Segundo o titular do Núcleo de Defesa do Idoso, da 17ª Promotoria do MP-CE, Alexandre Alcântaras, pouco mais de 70% dos suspeitos denunciados têm parentesco direto com a vítima. São irmãos, netos, primos, mulheres ou maridos. Mas a assustadora maioria é composta pelos próprios filhos. Em mais de 50% dos casos, são eles os suspeitos das agressões. "O que surpreende é que em mais de 70% das denúncias, o ataque acontece na própria casa da vítima", comenta ele, acrescentando que a grande maioria é de negligência, maus-tratos, abandono, abuso financeiro e patrimonial, além de violência psicológica".
Foi o que aconteceu com Antônio Pedro da Silva, de 72 anos. Ele é o provedor da família de cinco filhos e três netos. No entanto, as agressões dentro de casa começaram quando negou o pagamento de uma viagem para o filho mais novo. "Aí fui vítima de tudo quanto é palavrão, xingamento, ameaçaram me colocar no abrigo. Foi quando uma vizinha viu me viu quase chorando, que me incentivou a denunciar no Ministério Público", conta.
Segundo dados do Disque 100, quase duas de cada três vítimas (64,74%) são mulheres. Mais de 47% possuem algum tipo de deficiência física. Já o perfil do suspeito é bastante equilibrado: 43% são mulheres e 41%, homens. Os dados da SCDH de Fortaleza apontam que dos 342 casos de 2014, 225 são referentes ao sexo feminino e 117 aos homens com mais de 60 anos de idade.

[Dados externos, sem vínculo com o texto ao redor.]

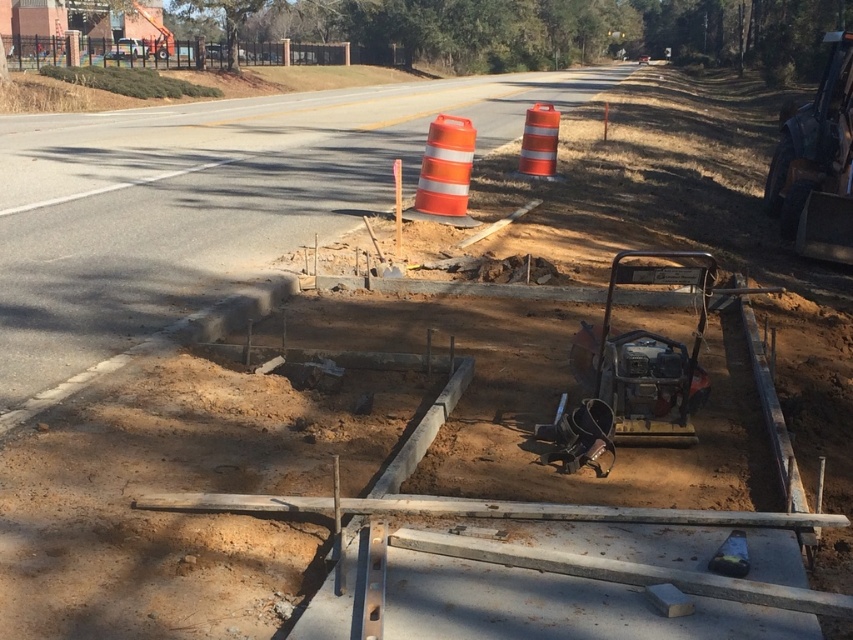
Question: Among these objects, which one is farthest from the camera?

Choices:
 (A) orange reflective cone at upper center
 (B) orange/reflective plastic construction vehicle at upper right
 (C) orange reflective cone at center

Answer: (A)

Question: Which of these objects is positioned closest to the orange/reflective plastic construction vehicle at upper right?

Choices:
 (A) orange reflective cone at center
 (B) orange reflective cone at upper center

Answer: (B)

Question: Observing the image, what is the correct spatial positioning of orange/reflective plastic construction vehicle at upper right in reference to orange reflective cone at upper center?

Choices:
 (A) left
 (B) right

Answer: (B)

Question: Is orange reflective cone at center closer to the viewer compared to orange reflective cone at upper center?

Choices:
 (A) no
 (B) yes

Answer: (B)

Question: Can you confirm if orange/reflective plastic construction vehicle at upper right is positioned above orange reflective cone at center?

Choices:
 (A) yes
 (B) no

Answer: (A)

Question: Which object is closer to the camera taking this photo?

Choices:
 (A) orange/reflective plastic construction vehicle at upper right
 (B) orange reflective cone at upper center

Answer: (A)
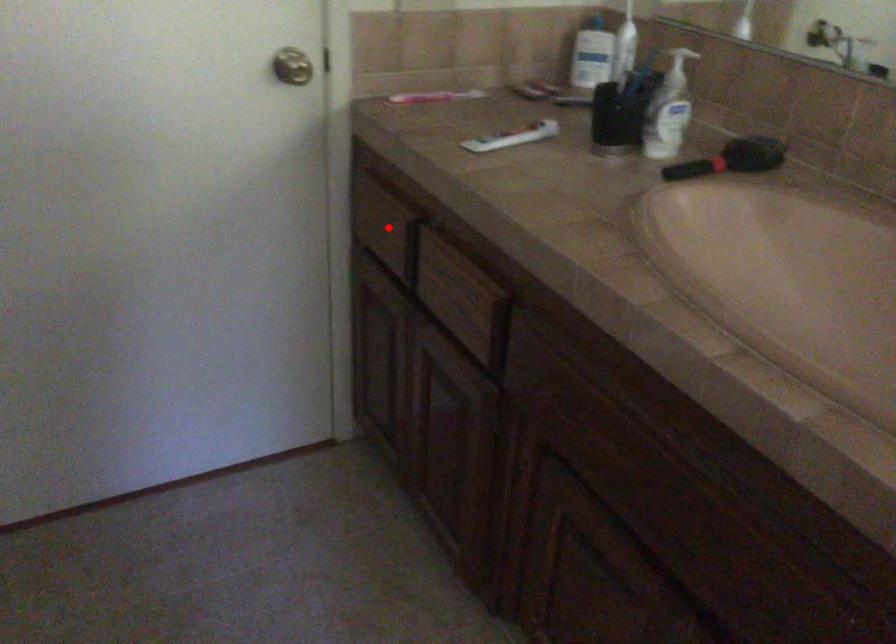
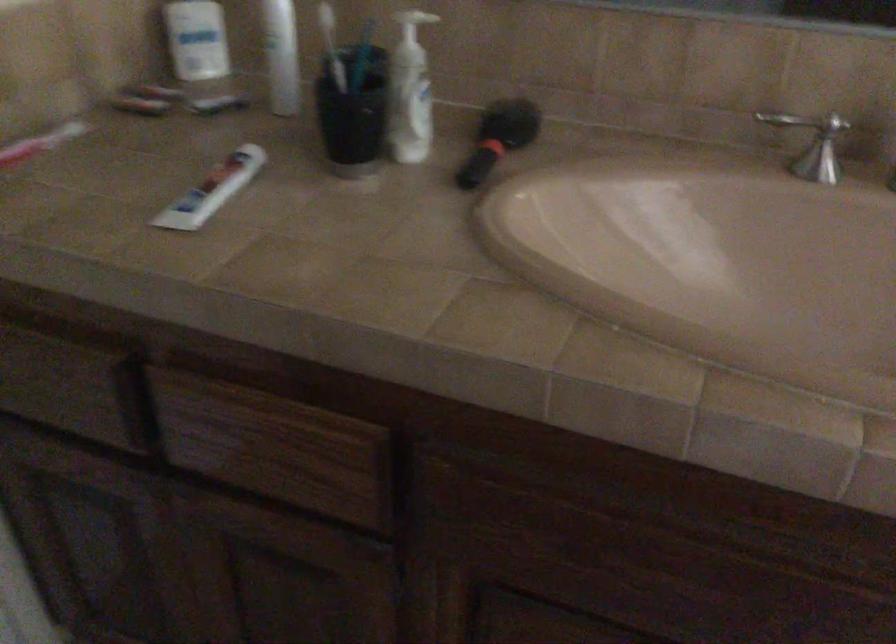
Question: I am providing you with two images of the same scene from different viewpoints. In image1, a red point is highlighted. Considering the same 3D point in image2, which of the following is correct?

Choices:
 (A) It is closer
 (B) It is farther

Answer: (A)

Dona Zequinha, como é mais conhecida Maria José Lima, de 74 anos, também reclama da falta de carinho e atenção dos parentes mais próximos. Ela, que sofre com osteoporose, ficou durante muito tempo negligenciada em um canto da casa, onde morava com dois filhos. "Sofri e sofro, e aí fui no Ministério pra denunciar. Agora, vivo com uma sobrinha que é um amor de menina e agradeço sempre", relata.
Na avaliação do promotor Alexandre Alcântaras, Fortaleza, assim como o Ceará e o restante do Brasil, não está preparada para o acolhimento à pessoa idosa. "A situação é extremamente grave e só tende a crescer. Não é só responsabilizar a família que, às vezes, é vítima e também fica doente, como também chamar o poder público para essa realidade", aponta.
Para ele, falta muita coisa para que a Política Nacional do Idoso (PNI), de 1994, e o Estatuto do Idoso saiam do papel. "Onde estão os centros-dia, definidos na PNI?", questiona e, mais ainda, o Ceará, afirma, só possui um abrigo público, que vive superlotado e não oferece boas condições estruturais.